Doobie Bros: The Captain And Me Page 2

Because synthesisers in those days were monaural, they had to overdub individual notes to create chords for the song, and their contribution was regarded as so integral that they earned a composition credit. Margouleff tells me that the synth sounds are audible not only in the song's distinctive intro but also as a mandolin-like sound later on.

Throwaway Lyrics
The Doobies also had a piece of music which they'd been jamming on for almost three years under a variety of names. Johnston regarded it as 'just a throwaway song', and would improvise nonsense lyrics whenever they played it, until Templeman heard it and said, 'You should cut that'.

After laying down the instrumental parts, Templeman felt they still really didn't have it, and said, 'Make it about a train, since you have this thing about "Miss Lucy down along the track"'. So he came up with 'Long Train Runnin''.


Johnston recalls, 'I finally wrote the words in Amigo Studios in LA after the track was completely done'. That throwaway song was thus transformed into 'Long Train Runnin'', and would give them their first Top Ten single.

The album's other major single was 'China Grove' which, as Johnston explains, 'started out as just a lick. It started off on an acoustic and then I grabbed John Hartman at one in the morning and told him we needed to go down to the basement and crank up the amps. I remember we played it very loud, and that's when it started taking on a life of its own'.

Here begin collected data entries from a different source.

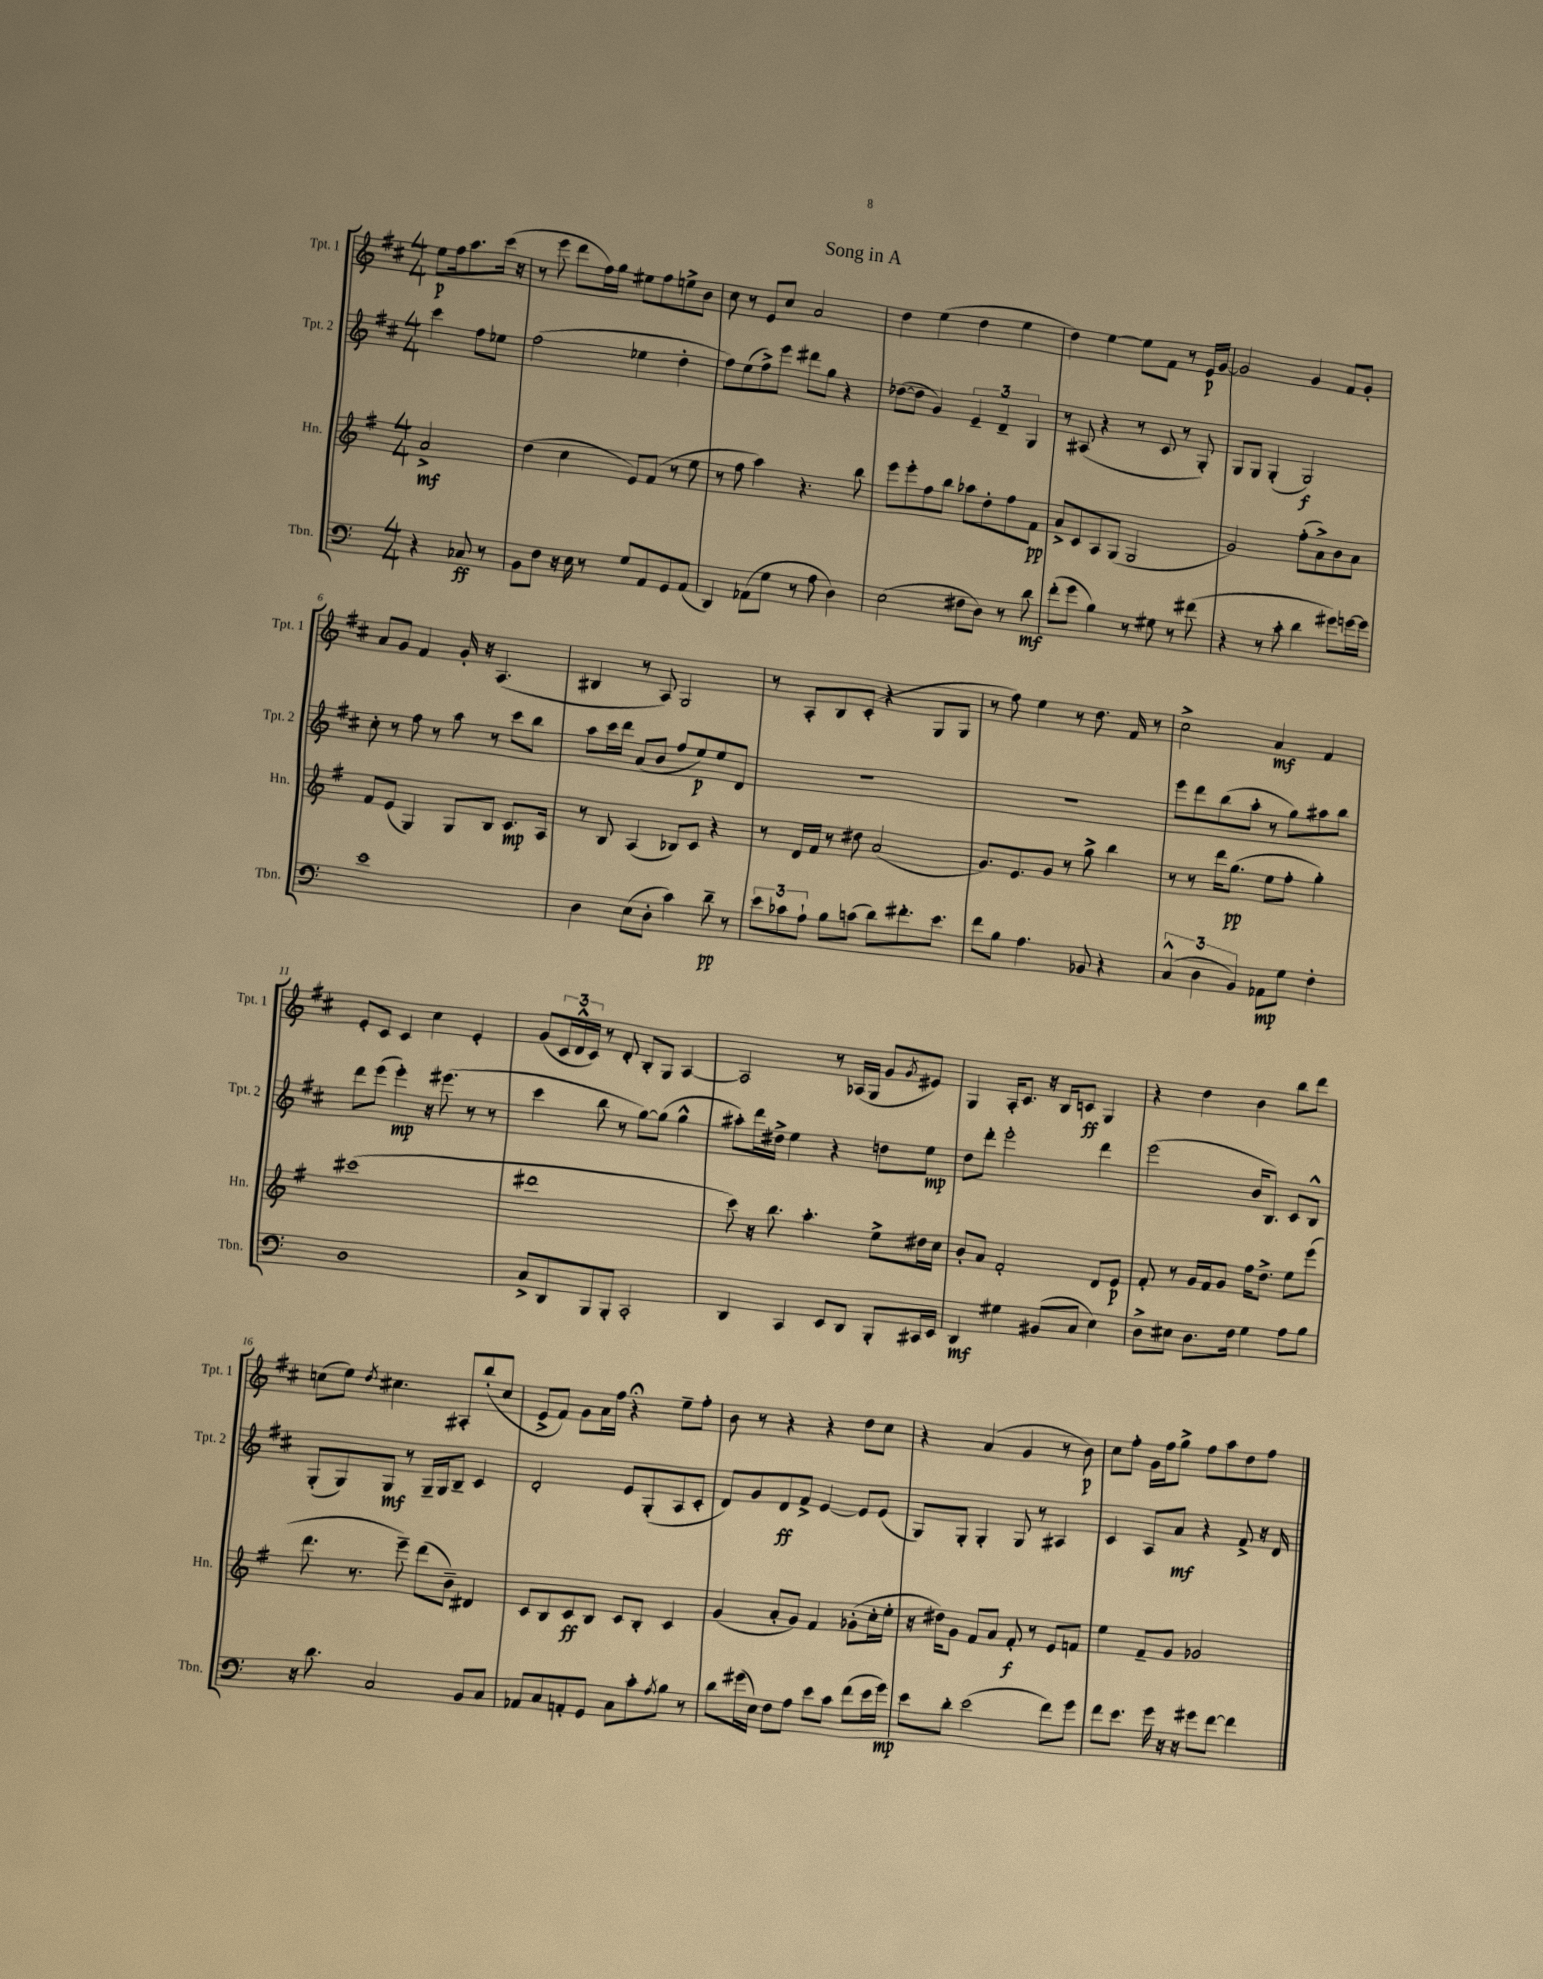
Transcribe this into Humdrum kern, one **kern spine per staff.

**kern	**dynam	**kern	**dynam	**kern	**dynam	**kern	**dynam
*part4	*part4	*part3	*part3	*part2	*part2	*part1	*part1
*staff4	*staff4	*staff3	*staff3	*staff2	*staff2	*staff1	*staff1
*I"Tbn.	*	*I"Hn.	*	*I"Tpt. 2	*	*I"Tpt. 1	*
*I'Tbn.	*	*I'Hn.	*	*I'Tpt. 2	*	*I'Tpt. 1	*
*clefF4	*	*clefG2	*	*clefG2	*	*clefG2	*
*k[]	*	*k[f#]	*	*k[f#c#]	*	*k[f#c#]	*
*M4/4	*	*M4/4	*	*M4/4	*	*M4/4	*
=	=	=	=	=	=	=	=
4r	.	2a^/	mf	4ccc#\	.	8ee\L	p
.	.	.	.	.	.	16ff#\k	.
.	.	.	.	.	.	8.aa\	.
8C-X/	ff	.	.	8ff#\L	.	.	.
8r	.	.	.	8ee-X\J	.	(16ccc#\Jk	.
.	.	.	.	.	.	16r	.
=1	=1	=1	=1	=1	=1	=1	=1
8BB\L	.	(4dd\	.	(2ff#\	.	8r	.
8F\J	.	.	.	.	.	8eee\	.
16r	.	4cc\	.	.	.	8ddd\L	.
16E\	.	.	.	.	.	.	.
8r	.	.	.	.	.	16ff#\L)	.
.	.	.	.	.	.	16gg\JJ	.
8G/L	.	8e/L)	.	4ee-X\	.	8ee#X\L	.
8AA/	.	(8f#/J	.	.	.	8ff#\	.
8GG/	.	8r	.	4dd'\	.	8een^\	.
(8AA/J	.	8ee\	.	.	.	8b\J	.
=2	=2	=2	=2	=2	=2	=2	=2
4DD/)	.	8r	.	8ff#\L)	.	8cc#\	.
.	.	8ff#\	.	(8ee\	.	8r	.
(8AA-X\L	.	4aa\)	.	8ff#^\)	.	8e/L	.
8G\J	.	.	.	8eee\J	.	8cc#/J	.
8r	.	4.r	.	8ddd#X\L	.	2a/	.
8A\	.	.	.	8gg\J	.	.	.
4D\)	.	.	.	4r	.	.	.
.	.	8bb\	.	.	.	.	.
=3	=3	=3	=3	=3	=3	=3	=3
(2E\	.	8eee\L	.	([8dd-X\L	.	4dd\	.
.	.	8eee'\	.	8dd-\J]	.	.	.
.	.	8ff#\	.	4g/)	.	(4ee\	.
.	.	8bb\J	.	.	.	.	.
8F#X\L	.	8aa-X\L	.	6e~/	.	4dd\	.
8D\J)	.	8dd'\	.	.	.	.	.
.	.	.	.	6d~/	.	.	.
8r	.	8ff#\	.	.	.	4ee\	.
.	.	.	.	6G/	.	.	.
8d\	mf	8f#\J	pp	.	.	.	.
=4	=4	=4	=4	=4	=4	=4	=4
(8f'\L	.	8a^/L	.	8r	.	4dd\)	.
8g\J	.	8c/	.	(8A#X/	.	.	.
4B\)	.	8A/	.	4r	.	[4ee\	.
.	.	(8G/J	.	.	.	.	.
8r	.	2G/	.	8r	.	8ee\L]	.
8G#X\	.	.	.	8c#/	.	8f#\J	.
8r	.	.	.	8r	.	8r	.
(8f#X\	.	.	.	8G'/)	.	16e/LL	p
.	.	.	.	.	.	[16g/JJ	.
=5	=5	=5	=5	=5	=5	=5	=5
4r	.	2g/)	.	8G/L	.	2g/]	.
.	.	.	.	8G/J	.	.	.
8r	.	.	.	(4G'/	.	.	.
8c'\	.	.	.	.	.	.	.
4d\	.	(8ff#'\L	.	2G/)	f	4g/	.
.	.	8a^\)	.	.	.	.	.
8g#X\L)	.	8b\	.	.	.	8f#/L	.
[16gn\L	.	8a\J	.	.	.	8g'/J	.
16g\JJ]	.	.	.	.	.	.	.
!!LO:LB:g=z
=6	=6	=6	=6	=6	=6	=6	=6
1e	.	8f#/L	.	8cc#'\	.	8a/L	.
.	.	(8e/J	.	8r	.	8g/J	.
.	.	4G/)	.	8ff#\	.	4f#/	.
.	.	.	.	8r	.	.	.
.	.	8G/L	.	8aa\	.	16g'/	.
.	.	.	.	.	.	16r	.
.	.	8B/J	.	8r	.	(4.A/	.
.	.	8.c/L	mp	8ccc#\L	.	.	.
.	.	.	.	8bb\J	.	.	.
.	.	16A/Jk	.	.	.	.	.
=7	=7	=7	=7	=7	=7	=7	=7
4D\	.	8r	.	8aa\L	.	4B#X/	.
.	.	8B/	.	16ccc#\L	.	.	.
.	.	.	.	16ddd\JJ	.	.	.
(8E\L	.	(4A/	.	(8a/L	.	8r	.
8D'\J	.	.	.	8b/J	.	8A/)	.
4c\)	.	8B-X/L)	.	8ff#/L	.	2G/	.
.	.	8c/J	.	8ee/)	p	.	.
8d~\	pp	4r	.	8ee/	.	.	.
8r	.	.	.	8d/J	.	.	.
=8	=8	=8	=8	=8	=8	=8	=8
12e\L	.	8r	.	1r	.	8r	.
12c-X\	.	.	.	.	.	.	.
.	.	16d/LL	.	.	.	8A'/L	.
12A`\J	.	.	.	.	.	.	.
.	.	16f#/JJ	.	.	.	.	.
8B\L	.	8r	.	.	.	8B/	.
(8cn\J	.	8dd#X\	.	.	.	(8c#'/J	.
8d\L)	.	(2a/	.	.	.	4r	.
8.f#X'\	.	.	.	.	.	.	.
.	.	.	.	.	.	8G/L	.
8.e\J	.	.	.	.	.	.	.
.	.	.	.	.	.	8G/J	.
=9	=9	=9	=9	=9	=9	=9	=9
8f\L	.	8.g/L)	.	1r	.	8r	.
8B\J	.	.	.	.	.	8ff#\)	.
.	.	8.e/	.	.	.	.	.
4.A\	.	.	.	.	.	4ee\	.
.	.	8g/J	.	.	.	.	.
.	.	8r	.	.	.	8r	.
8BB-X/	.	8gg^\	.	.	.	8.dd\	.
4r	.	4bb\	.	.	.	.	.
.	.	.	.	.	.	16f#/	.
.	.	.	.	.	.	8r	.
=10	=10	=10	=10	=10	=10	=10	=10
(6C^^/	.	8r	.	8eee\L	.	2cc#^\	.
.	.	8r	.	8ddd\	.	.	.
6D\	.	.	.	.	.	.	.
.	.	16ddd\KL	.	(8bb\	.	.	.
.	.	(8.gg\J	pp	.	.	.	.
6BB/)	.	.	.	.	.	.	.
.	.	.	.	8aa'\J	.	.	.
8AA-X\L	mp	8ee\L	.	8r	.	4a/	mf
8G\J	.	8ff#'\J	.	8gg\L)	.	.	.
4F'\	.	4gg'\)	.	8aa#X\	.	4f#/	.
.	.	.	.	8bb\J	.	.	.
!!LO:LB:g=z
=11	=11	=11	=11	=11	=11	=11	=11
1D	.	(1ccc#X	.	8ddd\L	.	8e'/L	.
.	.	.	.	(8eee\J	.	8c#/J	.
.	.	.	.	4eee'\)	mp	4c#/	.
.	.	.	.	16r	.	4cc#\	.
.	.	.	.	(8.eee#X\	.	.	.
.	.	.	.	8r	.	4e'/	.
.	.	.	.	8r	.	.	.
=12	=12	=12	=12	=12	=12	=12	=12
8C^/L	.	1ddd#X	.	4ccc#\	.	(8g/L	.
8DD/	.	.	.	.	.	24c#/L	.
.	.	.	.	.	.	24d^^/	.
.	.	.	.	.	.	24c#/JJ)	.
8BBB/	.	.	.	8bb\	.	8r	.
8BBB'/J	.	.	.	8r	.	8d'/	.
2CC'/	.	.	.	[8gg\L)	.	8B'/L	.
.	.	.	.	(8gg\J]	.	8G/J	.
.	.	.	.	4gg^^\	.	[4A/	.
=13	=13	=13	=13	=13	=13	=13	=13
4DD/	.	8ccc\)	.	8aa#X'\L)	.	2A/]	.
.	.	16r	.	16ddd\L	.	.	.
.	.	8.bb\	.	16dd#X^\JJ	.	.	.
4CC/	.	.	.	4ee\	.	.	.
.	.	4.aa'\	.	.	.	.	.
8EE/L	.	.	.	4r	.	8r	.
8DD/J	.	.	.	.	.	(16A-X/LL	.
.	.	.	.	.	.	16G/JJ	.
8BBB'/L	.	8ee^\L	.	8ddn\L	.	8g/L	.
.	.	.	.	.	.	8qg/	.
16CC#X/L	.	16dd#X\L	.	8ee\J	mp	8e#X/J)	.
16EE/JJ	.	16cc\JJ	.	.	.	.	.
=14	=14	=14	=14	=14	=14	=14	=14
4DD/	mf	8b'/L	.	8dd\L	.	4G/	.
.	.	8a/J	.	8ddd'\J	.	.	.
4G#X\	.	2f#'/	.	2eee'\	.	16A'/KL	.
.	.	.	.	.	.	8.c#/J	.
(8BB#X/L	.	.	.	.	.	16r	.
.	.	.	.	.	.	16B/KL	.
8C/J	.	.	.	.	.	8cn/J	ff
4E\)	.	8d/L	.	4ddd\	.	4G/	.
.	.	8e/J	p	.	.	.	.
=15	=15	=15	=15	=15	=15	=15	=15
8D^\L	.	8f#'/	.	(2eee\	.	4r	.
8E#X\J	.	8r	.	.	.	.	.
8.D\L	.	16g/LL	.	.	.	4dd\	.
.	.	16f#/J	.	.	.	.	.
.	.	8g/J	.	.	.	.	.
16F\Jk	.	.	.	.	.	.	.
4G\	.	16ff#\KL	.	16b/KL	.	4b\	.
.	.	8.dd^\J	.	8.B/J)	.	.	.
8A\L	.	8ee\L	.	8c#/L	.	8bb\L	.
8B\J	.	(8eee\J	.	8B^^/J	.	8ddd\J	.
!!LO:LB:g=z
=16	=16	=16	=16	=16	=16	=16	=16
16r	.	8.ddd\	.	(8G'/L	.	(8ccn\L	.
8.d\	.	.	.	.	.	.	.
.	.	.	.	8G/)	.	8ee\J)	.
.	.	8.r	.	.	.	.	.
.	.	.	.	.	.	8qdd/	.
2C/	.	.	.	8G/J	mf	4.cc#X\	.
.	.	8eee~\)	.	8r	.	.	.
.	.	(8ddd\L	.	16G~/LL	.	.	.
.	.	.	.	16G/J	.	.	.
.	.	8b~\J)	.	8B~/J	.	8A#X'/L	.
8BB/L	.	4d#X/	.	4c#/	.	(8bb'/	.
8C/J	.	.	.	.	.	8cc#/J	.
=17	=17	=17	=17	=17	=17	=17	=17
8AA-X/L	.	8c/L	.	2d'/	.	8e^/L	.
8C/	.	8B/	.	.	.	8f#/J)	.
8AAn'/	.	8c/	ff	.	.	8g\L	.
8GG/J	.	8B/J	.	.	.	16a\L	.
.	.	.	.	.	.	16ff#\JJ	.
8C\L	.	8c/L	.	8e/L	.	4r;<	.
8c'\	.	8B'/J	.	(8G'/	.	.	.
8qA/	.	.	.	.	.	.	.
8B\J	.	4c/	.	8A/	.	8ee~\L	.
8r	.	.	.	8c#'/J	.	8ff#'\J	.
=18	=18	=18	=18	=18	=18	=18	=18
8d\L	.	(4g/	.	8d/L)	.	8b\	.
(16g#X\L	.	.	.	8g/	.	8r	.
16E\JJ)	.	.	.	.	.	.	.
8F\L	.	8a'/L	.	8d/	ff	4r	.
8A\J	.	8g/J)	.	8f#^/J	.	.	.
8e\L	.	4f#/	.	[4e/	.	4r	.
8c\J	.	.	.	.	.	.	.
(8f\L	.	(8g-X'\L	.	8e/L]	.	8dd\L	.
16e\L	.	16cc'\L	.	(8e/J	.	8cc#\J	.
16g#\JJ)	mp	16ee'\JJ	.	.	.	.	.
=19	=19	=19	=19	=19	=19	=19	=19
8e\L	.	16r	.	8G/L)	.	4r	.
.	.	16dd#X\KL)	.	.	.	.	.
8d'\J	.	8g\J	.	8G'/J	.	.	.
(2e\	.	8f#/L	.	4G'/	.	(4a/	.
.	.	8a/J	.	.	.	.	.
.	.	8f#'/	f	8G/	.	4g/	.
.	.	8r	.	8r	.	.	.
8f\L)	.	8e/L	.	4A#X/	.	8r	.
8g\J	.	8fn/J	.	.	.	8b\)	p
=20	=20	=20	=20	=20	=20	=20	=20
8f\L	.	4ee\	.	4c#/	.	8cc#\L	.
8.e\J	.	.	.	.	.	8ff#'\J	.
.	.	8f#~/L	.	8A/L	.	16g\LL	.
16g\	.	.	.	.	.	16ff#\J	.
16r	.	8g/J	.	8a/J	mf	8gg^\J	.
16r	.	.	.	.	.	.	.
8g#X\L	.	2g-X/	.	4r	.	8ff#\L	.
[8f\J	.	.	.	.	.	8aa\	.
4f\]	.	.	.	8f#^/	.	8dd\	.
.	.	.	.	16r	.	8ff#\J	.
.	.	.	.	16d/	.	.	.
==	==	==	==	==	==	==	==
*-	*-	*-	*-	*-	*-	*-	*-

As with 'Long Train Runnin'', the lyric came last. 'They were made up around this whole idea of this wacky little town with a sheriff that had a samurai sword and all that sort of thing. The funny thing was that I found out in 1975 in Houston that there really was a China Grove.'

Johnston feels that Bill Payne, the pianist from Little Feat, deserves special mention in relation to 'China Grove'. 'I really owe Billy Payne for the words because he played the wacky melody that started the thinking process with this wacky sheriff, samurai swords, and all that…'


Blues Homage
'Dark Eyed Cajun Woman' gave Johnston an opportunity to create a homage to one of his first heroes. 'I finally got to do a blues tune on Captain And Me – 'Dark Eyed Cajun Woman', which was kind of my tip of the hat to BB King, if you will.' The track also featured an additional guitarist, Jeff Baxter of Steely Dan, playing a pedal steel session with The Doobies for the first time. In 1974 he joined the band full-time.

Patrick Simmons' delicately picked solo acoustic guitar piece 'Busted Down Around O'Connelly Corners' leads into 'Ukiah', which Johnston wrote in tribute to the town in Mendocino county, California. 'We played a few shows in Ukiah,' Johnston has said, 'and I used to camp out a lot in the area when I was going to college.'

Big Influence
'Ukiah' segues into the album-closer and title track, 'The Captain And Me'. Despite prevalent rumours that the titular captain was Captain Beefheart, Johnston has insisted that the character was no-one in particular. As usual, the lyrics were knocked up at the last minute. It would appear that lyrics were almost invariably little more than an afterthought for The Doobies, and that their main focus was on the instrumental content and the overall sound of their tracks. This might explain why music critics have so often overlooked the group.


The album was released by Warner Bros on March the 2nd, 1973. 'I remember it was a big thrill to hear it when it first came out,' Johnston has said. 'Hearing yourself on the radio was a big deal. And I've had a lot of people come up to me and say that "China Grove" or some [of our] other songs influenced their life and helped them through a period of time.'

The Captain And Me peaked at No 7 in Billboard's Albums Chart and was eventually certified double-Platinum, while the extracted singles, 'China Grove' and 'Long Train Runnin'', rose to Nos 15 and 8 respectively. However, here in the UK, neither the album nor the singles saw any chart action.

The Doobie Brothers would go on to score bigger hits, but never again would they create an album that placed them so far ahead of the pack and imprint itself on the hearts and minds of a generation.